Two New Variants of Spectre Discovered

Security researchers have discovered two new variants of Spectre 1 that can be used to compromise systems running AMD, ARM, and Intel chips.

According to researchers, Spectre 1.1 is a sub-variant of the original Spectre Variant 1 that leverages speculative stores to create speculative buffer overflows. Spectre 1.2 depends on lazy page table entry (PTE) enforcement, the same mechanism on which the Meltdown flaw exploitation relies.

Spectre is not a single vulnerability; it's a class or family of flaws that have their origin in the way modern processors work. To be faster, modern chips speculate what will be executed next, which reduces time and makes the overall operation much faster. "At the program level, this speculation is invisible, but because instructions were speculatively executed they might leave hints that a malicious actor can measure, such as which memory locations have been brought into cache," Intel wrote in a whitepaper.

That's exactly what bad actors exploit. Two security researchers who discovered these new variants wrote in their research paper (https://arxiv.org/pdf/1807.03757.pdf ), "Practical attacks that exploit speculative execution can leak confidential information via microarchitectural side channels. The recently demonstrated Spectre attacks leverage speculative loads that circumvent access checks to read memory-resident secrets, transmitting them to an attacker using cache timing or other covert communication channels."

Unlike earlier, when Intel kept the news under wraps (https://www.theverge.com/2018/2/23/17043768/intel-meltdown-spectre-no-us-goverment-warning), this time the chip maker responded by rewarding researchers $100,000 for the discovery. The company is reportedly working on a Microsoft Windows-like update cycle to allow better testing and deployment of patches. The previous efforts to patch Meltdown and Spectre led to broken systems that prompted companies like Red Hat to roll back updates.

SUSE Sold for $2.5 Billion

SUSE is like a seasoned football player who changes ownership after a few successful seasons. This time the Swedish group EQT is buying SUSE from British-owned Micro Focus. This is the fourth sale of SUSE since its inception in 1992, a year after Linus Torvalds announced the Linux kernel.

What's different this time is that SUSE is being acquired by an investment firm and not a tech company. SUSE CEO, Nils Brauckmann, sees this as a move towards independence, with the company charting its own course instead of being a business unit of another tech company. "By partnering with EQT, we will become a fully independent business," said Brauckmann. "Together with EQT, we will benefit both from further investment opportunities and having the continuity of a leadership team focused on securing long-term profitable growth combined with a sharp focus on customer and partner success."

SUSE is well aware of the fact that the open source community will be keeping a close eye on this development. In a Hangout chat, Richard Brown, openSUSE board chairman and the face of the openSUSE community, told me that he received a phone call from Brauckmann updating him with the news and also reassuring him that nothing will change when it comes to open source and community engagement.

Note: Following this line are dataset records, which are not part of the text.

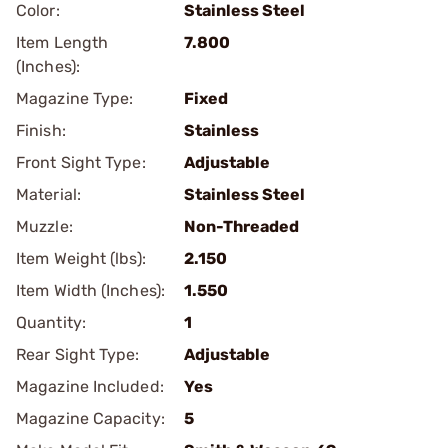
Color:
Stainless Steel
Item Length
7.800
(Inches):
Magazine Type:
Fixed
Finish:
Stainless
Front Sight Type:
Adjustable
Material:
Stainless Steel
Muzzle:
Non-Threaded
Item Weight (lbs):
2.150
Item Width (Inches):
1.550
Quantity:
1
Rear Sight Type:
Adjustable
Magazine Included:
Yes
Magazine Capacity:
5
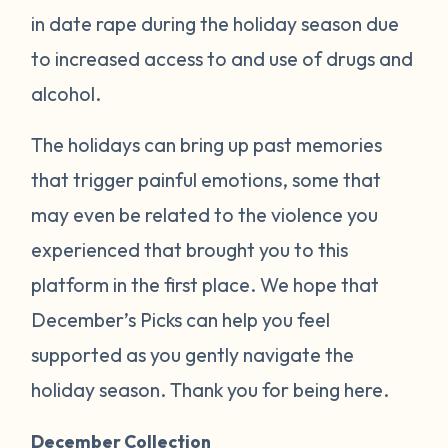
in date rape during the holiday season due
to increased access to and use of drugs and
alcohol.
The holidays can bring up past memories
that trigger painful emotions, some that
may even be related to the violence you
experienced that brought you to this
platform in the first place. We hope that
December’s Picks can help you feel
supported as you gently navigate the
holiday season. Thank you for being here.
December Collection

"As a SUSE employee, I'm excited about my employer's new owners. As an openSUSE contributor, I'm not only excited, but thrilled at the proactive steps SUSE has taken to reassure the community, which really shows just how well SUSE understands how to operate as part of the open source world," Brown said.

In case you are curious, EQT is an investment firm with approximately EUR50 billion in raised capital across 27 funds. EQT has portfolio companies in Europe, Asia, and the US with total sales of more than EUR19 billion and approximately 110,000 employees.

Sonic and Ultrasonic Signals Can Crash Your Hard Drive

Imagine an episode of Mr. Robot where Elliot could crash the target hard drive remotely using ultrasonic signals. This story is closer to reality than it seems.

Security researchers from the University of Michigan and Zhejiang University in China have published a paper (https://spqr.eecs.umich.edu/papers/bolton-blue-note-IEEESSP-2018.pdf )that demonstrates that the latest hard drives can be crashed using sonic and ultrasonic signals.

Attackers can exploit the vulnerability to destroy hard drives of targets. "Adversaries without special-purpose equipment can cause errors in the hard disk drive using either audible or ultrasonic acoustic waves. Audible waves vibrate the read/write head and platters; ultrasonic waves alter the output of the HDD's shock sensor, intentionally causing the head to park," said researchers.

You don't need specialized devices to produce these signals. The sound can be created by the speakers of the laptop itself.

"Our tests have measured a Dell XPS 15 9550 laptop's output to be as high as 103 dB SPL from 1cm away from the laptop. We have observed write blocking using signals as low as 95.6 dB SPL. This demonstrates the possibility of using the laptop's own speakers to attack its own hard disk drive," said the researchers.

So, pay attention to sounds in your surroundings.